Torrents may compromise your privacy in two ways:
- Within the torrent swarm. All peers and seeds within the swarm and the torrent tracker will know your IP address, and obviously the contents you are downloading. This is not good when you are downloading or uploading content over public trackers, as these are places that you can meet with hackers or copyright trolls. Anyone can log your IP and associate it with a particular piece of content.
- From the port number. Anyone with access to your Internet traffic may be able to monitor and identify the P2P ports. ISPs are sometimes required (in accordance with data laws) to collect and log traffic information.
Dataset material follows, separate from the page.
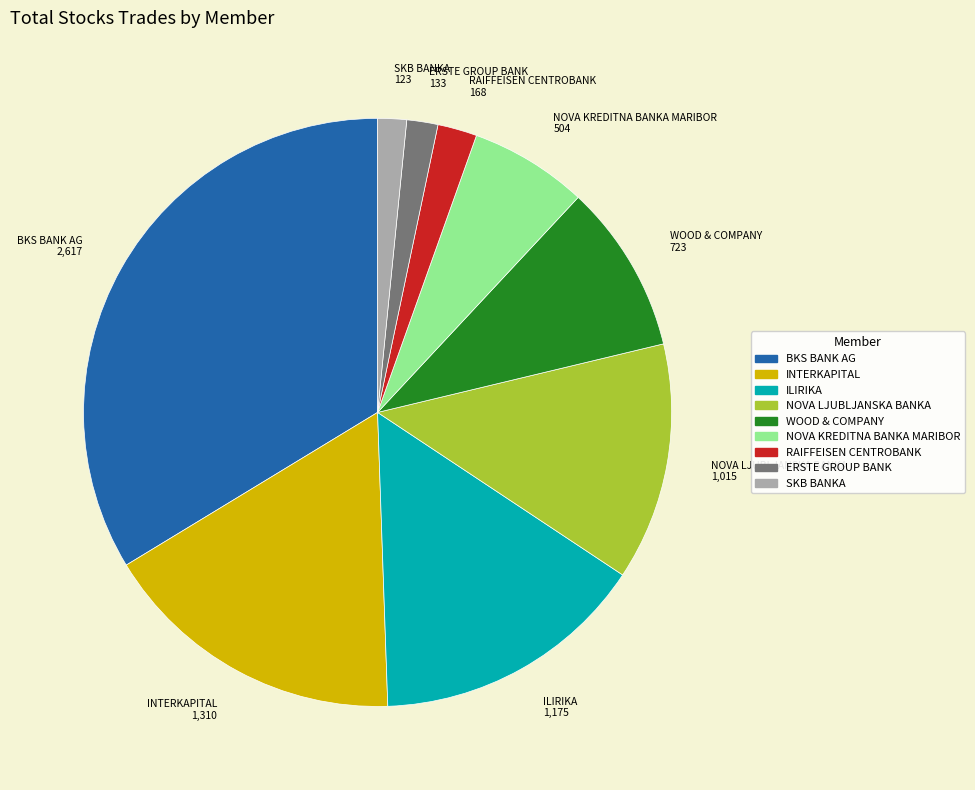

What is the largest slice in the pie chart?

BKS BANK AG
They can set up a packet sniffer or DPI (Deep Packet Inspection) device and track down all communications from common BitTorrents ports.
So how to download torrents anonymously?
Use a VPN
Virtual Private Networks (VPNs) are the widespread solution to cover your tracks while torrenting. VPNs provide the right identify protection you need from the prying eyes of copyright trolls, hackers, or ISPs. They hide your tracks by encrypting your entire Internet connection and by masking your IP with someone else’s. VPNs provide a high level of security due to their encryption.
But VPNs were originally designed for quite a different purpose from what they are advertised today. They were created to connect geographically distant branch offices via unsecured networks like the Internet. They do this, by establishing an encrypted tunnel from client to server. So VPNs will provide a great of security but will hurt your speed and resources.
Use a Proxy
Proxy servers work as middle-man or intermediaries between client and destination. They centralize requests and responses from complex distributed networks and provide different processes like masking IP, hiding portions of the header, or filtering requests/responses. For example, a forwarding proxy can be used as an anonymizer to protect users of an internal network from the rest of the Internet. On the other hand, a reverse proxy can be used to protect a server from the rest of the Internet.
There is a type of proxy known as the SOCKS5 (level 5 OSI model) that can be used to anonymize your torrent traffic. While a SOCKS5 proxy does not encrypt traffic, as VPNs do, they can do mask your IP and can work with torrent applications (VPNs vs Proxies). Plus, SOCKS5 proxies tend to be more cost-efficient, easier to use, and provide faster speeds.
Use a Seedbox
There is another type of technology that can be used to download and upload torrents privately. A technology designed with the sole purpose of seeding torrents. This technology is known as Seedboxes.
Seedboxes, as the name implies, are boxes built for torrent seeding. They may be deployed or obtained via a Virtual Private Server (VPS) or physical server or via shared or dedicated resources. Seedboxes are high-speed servers (not a network as a VPN) that are built around the idea of seeding torrents.
Benefits of a seedbox:
- Give your bandwidth and processing resources a rest. The seedbox can do the dirty and hard work of downloading torrents for you.
- Seedboxes usually come with other applications, like streaming systems, torrent automation, sync, file sharing, VPN server, etc.
- Fully privacy and security. Seedboxes are far away from your resources, so you can’t be linked to any torrenting activity. Seedboxes connect directly to the torrent swarm, and you connect to the seedbox via RDP, SFTP, FTPS, Sync, WebDAV, or any other security protocol.
You could download torrents anonymously using VPNs and proxies if you are a casual torrent. But if you are a serious torrenter, and like to participate in public and private trackers, then seedboxes are the right path to take. Seedboxes will help you, not only download/upload torrents anonymously, but also save your resources, improve download speeds, and even stream your own content online.